* Data in this exercise
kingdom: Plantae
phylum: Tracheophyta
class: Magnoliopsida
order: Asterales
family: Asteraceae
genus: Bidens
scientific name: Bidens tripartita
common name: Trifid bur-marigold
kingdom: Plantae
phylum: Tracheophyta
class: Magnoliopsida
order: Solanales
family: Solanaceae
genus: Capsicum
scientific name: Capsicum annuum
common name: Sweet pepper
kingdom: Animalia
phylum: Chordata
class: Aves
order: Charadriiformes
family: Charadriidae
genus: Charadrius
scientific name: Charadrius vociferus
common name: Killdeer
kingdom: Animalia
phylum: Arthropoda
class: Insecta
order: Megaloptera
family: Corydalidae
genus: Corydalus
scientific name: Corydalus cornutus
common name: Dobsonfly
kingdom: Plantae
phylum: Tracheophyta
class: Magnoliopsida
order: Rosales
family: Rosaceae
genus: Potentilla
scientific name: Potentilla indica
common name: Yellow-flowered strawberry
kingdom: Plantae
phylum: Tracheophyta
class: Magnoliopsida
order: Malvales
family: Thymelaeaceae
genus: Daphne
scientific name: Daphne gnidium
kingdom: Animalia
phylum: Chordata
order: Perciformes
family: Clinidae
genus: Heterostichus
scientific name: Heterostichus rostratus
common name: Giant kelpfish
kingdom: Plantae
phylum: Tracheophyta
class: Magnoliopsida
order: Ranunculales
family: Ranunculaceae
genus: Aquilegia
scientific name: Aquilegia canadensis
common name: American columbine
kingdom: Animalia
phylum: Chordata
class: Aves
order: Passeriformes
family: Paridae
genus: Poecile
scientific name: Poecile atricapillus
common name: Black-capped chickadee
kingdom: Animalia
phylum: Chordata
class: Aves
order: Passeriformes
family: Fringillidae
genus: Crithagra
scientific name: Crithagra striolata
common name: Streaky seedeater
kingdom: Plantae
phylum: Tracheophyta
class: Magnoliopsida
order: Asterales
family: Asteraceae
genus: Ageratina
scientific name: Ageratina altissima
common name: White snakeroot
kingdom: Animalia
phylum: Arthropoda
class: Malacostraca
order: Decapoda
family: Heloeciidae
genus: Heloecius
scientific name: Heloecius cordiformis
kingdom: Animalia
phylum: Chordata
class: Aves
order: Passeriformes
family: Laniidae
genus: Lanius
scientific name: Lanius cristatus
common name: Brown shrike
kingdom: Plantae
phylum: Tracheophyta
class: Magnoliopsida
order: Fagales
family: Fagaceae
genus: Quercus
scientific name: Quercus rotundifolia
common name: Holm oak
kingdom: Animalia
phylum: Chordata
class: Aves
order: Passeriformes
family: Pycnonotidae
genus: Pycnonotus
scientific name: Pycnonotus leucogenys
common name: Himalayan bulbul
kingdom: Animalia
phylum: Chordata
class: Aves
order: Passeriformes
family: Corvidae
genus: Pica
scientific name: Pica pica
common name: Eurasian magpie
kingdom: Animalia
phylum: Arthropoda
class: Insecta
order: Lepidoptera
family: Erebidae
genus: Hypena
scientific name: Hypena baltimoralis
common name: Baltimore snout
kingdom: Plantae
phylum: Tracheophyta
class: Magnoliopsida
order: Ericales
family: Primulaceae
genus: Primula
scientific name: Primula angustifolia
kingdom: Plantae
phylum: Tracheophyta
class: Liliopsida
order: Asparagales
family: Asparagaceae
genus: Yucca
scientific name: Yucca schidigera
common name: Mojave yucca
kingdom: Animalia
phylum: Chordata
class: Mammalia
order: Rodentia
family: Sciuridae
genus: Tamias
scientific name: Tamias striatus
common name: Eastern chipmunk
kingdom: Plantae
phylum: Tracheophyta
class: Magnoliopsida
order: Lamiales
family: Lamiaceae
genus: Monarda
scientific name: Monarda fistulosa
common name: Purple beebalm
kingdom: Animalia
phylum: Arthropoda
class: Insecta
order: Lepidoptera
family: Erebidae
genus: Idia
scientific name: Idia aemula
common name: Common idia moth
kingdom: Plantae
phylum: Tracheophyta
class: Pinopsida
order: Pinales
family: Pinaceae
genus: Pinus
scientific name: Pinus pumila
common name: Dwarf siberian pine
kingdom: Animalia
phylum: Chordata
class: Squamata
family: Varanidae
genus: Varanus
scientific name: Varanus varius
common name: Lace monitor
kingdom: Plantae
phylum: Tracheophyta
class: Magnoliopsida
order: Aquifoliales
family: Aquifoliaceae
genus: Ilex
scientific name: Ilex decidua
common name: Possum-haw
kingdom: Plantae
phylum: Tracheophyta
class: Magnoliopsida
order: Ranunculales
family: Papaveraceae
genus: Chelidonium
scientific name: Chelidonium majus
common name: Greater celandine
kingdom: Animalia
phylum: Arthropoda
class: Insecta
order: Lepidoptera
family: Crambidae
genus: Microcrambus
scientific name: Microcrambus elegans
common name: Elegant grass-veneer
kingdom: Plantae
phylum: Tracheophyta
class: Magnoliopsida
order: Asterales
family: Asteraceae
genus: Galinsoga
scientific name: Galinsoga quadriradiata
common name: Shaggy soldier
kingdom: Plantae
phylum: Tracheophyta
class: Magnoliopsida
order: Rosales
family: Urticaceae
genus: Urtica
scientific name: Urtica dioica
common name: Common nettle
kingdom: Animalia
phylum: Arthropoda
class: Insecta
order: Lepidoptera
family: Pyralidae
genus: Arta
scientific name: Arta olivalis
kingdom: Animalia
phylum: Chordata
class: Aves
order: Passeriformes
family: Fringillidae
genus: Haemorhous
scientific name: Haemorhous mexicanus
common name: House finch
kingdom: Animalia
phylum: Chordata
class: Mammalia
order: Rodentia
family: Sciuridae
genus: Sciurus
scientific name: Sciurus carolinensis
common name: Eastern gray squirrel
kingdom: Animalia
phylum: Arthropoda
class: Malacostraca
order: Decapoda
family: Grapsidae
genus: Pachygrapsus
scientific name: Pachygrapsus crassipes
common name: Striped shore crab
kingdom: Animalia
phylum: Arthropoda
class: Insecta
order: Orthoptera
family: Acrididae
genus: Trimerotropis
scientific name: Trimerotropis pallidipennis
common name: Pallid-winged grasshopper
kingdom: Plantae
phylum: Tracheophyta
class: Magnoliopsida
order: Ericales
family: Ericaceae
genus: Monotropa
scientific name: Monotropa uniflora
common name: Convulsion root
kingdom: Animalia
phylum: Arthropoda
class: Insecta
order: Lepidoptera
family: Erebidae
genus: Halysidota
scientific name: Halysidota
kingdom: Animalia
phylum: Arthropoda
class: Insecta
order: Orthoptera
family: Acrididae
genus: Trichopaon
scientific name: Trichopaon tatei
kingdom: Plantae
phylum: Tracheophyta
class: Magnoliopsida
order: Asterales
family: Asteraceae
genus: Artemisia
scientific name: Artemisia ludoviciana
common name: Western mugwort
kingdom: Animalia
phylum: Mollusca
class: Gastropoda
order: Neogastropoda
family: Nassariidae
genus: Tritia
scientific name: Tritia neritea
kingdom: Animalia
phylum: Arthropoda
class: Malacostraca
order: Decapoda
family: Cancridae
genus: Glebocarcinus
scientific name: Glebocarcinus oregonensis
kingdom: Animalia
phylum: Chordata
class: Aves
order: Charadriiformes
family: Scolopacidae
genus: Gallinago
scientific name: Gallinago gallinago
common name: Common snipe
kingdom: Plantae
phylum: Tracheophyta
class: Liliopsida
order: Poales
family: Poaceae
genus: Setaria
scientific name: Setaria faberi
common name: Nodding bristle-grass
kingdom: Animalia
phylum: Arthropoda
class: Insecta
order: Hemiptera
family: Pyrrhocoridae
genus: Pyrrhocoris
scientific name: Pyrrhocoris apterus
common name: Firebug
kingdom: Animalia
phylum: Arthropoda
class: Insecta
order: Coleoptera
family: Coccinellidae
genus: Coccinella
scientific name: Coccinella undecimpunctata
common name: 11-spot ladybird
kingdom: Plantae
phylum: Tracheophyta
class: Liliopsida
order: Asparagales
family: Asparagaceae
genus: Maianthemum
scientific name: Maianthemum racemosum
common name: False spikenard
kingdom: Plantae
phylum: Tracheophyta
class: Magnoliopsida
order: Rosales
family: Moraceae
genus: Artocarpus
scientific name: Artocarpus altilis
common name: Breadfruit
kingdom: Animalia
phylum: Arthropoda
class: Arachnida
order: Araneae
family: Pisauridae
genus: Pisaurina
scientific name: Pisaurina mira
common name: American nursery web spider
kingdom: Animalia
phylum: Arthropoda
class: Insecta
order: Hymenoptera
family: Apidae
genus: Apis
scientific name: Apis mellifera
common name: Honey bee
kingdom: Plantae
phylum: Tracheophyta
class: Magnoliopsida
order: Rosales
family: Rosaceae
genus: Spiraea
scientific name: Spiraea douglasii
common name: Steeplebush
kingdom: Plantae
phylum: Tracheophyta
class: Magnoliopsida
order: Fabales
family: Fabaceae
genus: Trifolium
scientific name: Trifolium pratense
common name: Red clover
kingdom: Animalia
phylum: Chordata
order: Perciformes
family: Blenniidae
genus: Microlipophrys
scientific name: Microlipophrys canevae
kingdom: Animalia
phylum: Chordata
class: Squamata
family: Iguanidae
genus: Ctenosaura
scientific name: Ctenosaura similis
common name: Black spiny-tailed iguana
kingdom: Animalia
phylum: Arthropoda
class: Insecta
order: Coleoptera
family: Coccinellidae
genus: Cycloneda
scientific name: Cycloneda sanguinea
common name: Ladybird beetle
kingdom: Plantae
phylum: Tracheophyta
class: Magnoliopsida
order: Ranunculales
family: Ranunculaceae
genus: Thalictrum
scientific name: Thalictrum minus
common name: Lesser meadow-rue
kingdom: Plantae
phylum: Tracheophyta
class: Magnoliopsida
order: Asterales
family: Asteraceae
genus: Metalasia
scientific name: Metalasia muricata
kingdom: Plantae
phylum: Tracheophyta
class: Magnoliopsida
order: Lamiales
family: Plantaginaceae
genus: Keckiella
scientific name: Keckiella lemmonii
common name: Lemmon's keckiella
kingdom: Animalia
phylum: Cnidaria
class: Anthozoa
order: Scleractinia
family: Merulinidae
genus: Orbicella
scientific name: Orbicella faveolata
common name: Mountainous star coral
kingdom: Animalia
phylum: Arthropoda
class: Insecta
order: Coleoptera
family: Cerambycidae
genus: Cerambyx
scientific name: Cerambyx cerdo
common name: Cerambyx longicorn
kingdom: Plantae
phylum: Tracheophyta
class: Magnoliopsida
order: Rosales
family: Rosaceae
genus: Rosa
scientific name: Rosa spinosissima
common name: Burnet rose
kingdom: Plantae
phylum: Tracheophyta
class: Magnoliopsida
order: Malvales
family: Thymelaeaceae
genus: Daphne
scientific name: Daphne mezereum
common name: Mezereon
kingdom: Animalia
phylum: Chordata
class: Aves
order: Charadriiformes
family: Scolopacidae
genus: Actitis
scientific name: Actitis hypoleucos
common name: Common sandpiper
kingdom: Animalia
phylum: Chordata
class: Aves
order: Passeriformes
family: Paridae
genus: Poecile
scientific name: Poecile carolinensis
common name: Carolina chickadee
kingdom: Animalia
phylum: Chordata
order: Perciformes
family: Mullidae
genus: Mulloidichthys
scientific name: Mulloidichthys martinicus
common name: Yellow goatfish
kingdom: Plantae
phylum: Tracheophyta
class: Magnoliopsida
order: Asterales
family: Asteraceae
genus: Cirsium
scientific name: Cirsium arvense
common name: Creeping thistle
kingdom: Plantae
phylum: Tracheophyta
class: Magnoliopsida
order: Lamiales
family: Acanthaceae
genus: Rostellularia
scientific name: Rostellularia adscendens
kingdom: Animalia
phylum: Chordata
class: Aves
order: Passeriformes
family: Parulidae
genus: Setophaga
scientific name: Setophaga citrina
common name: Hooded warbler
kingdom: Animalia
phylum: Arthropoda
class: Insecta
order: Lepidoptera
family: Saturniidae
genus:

* Stated problem
Reproduce, line for line, the entries from the first line down to and including the line containing "genus: Potentilla".

* Task response
kingdom: Plantae
phylum: Tracheophyta
class: Magnoliopsida
order: Asterales
family: Asteraceae
genus: Bidens
scientific name: Bidens tripartita
common name: Trifid bur-marigold
kingdom: Plantae
phylum: Tracheophyta
class: Magnoliopsida
order: Solanales
family: Solanaceae
genus: Capsicum
scientific name: Capsicum annuum
common name: Sweet pepper
kingdom: Animalia
phylum: Chordata
class: Aves
order: Charadriiformes
family: Charadriidae
genus: Charadrius
scientific name: Charadrius vociferus
common name: Killdeer
kingdom: Animalia
phylum: Arthropoda
class: Insecta
order: Megaloptera
family: Corydalidae
genus: Corydalus
scientific name: Corydalus cornutus
common name: Dobsonfly
kingdom: Plantae
phylum: Tracheophyta
class: Magnoliopsida
order: Rosales
family: Rosaceae
genus: Potentilla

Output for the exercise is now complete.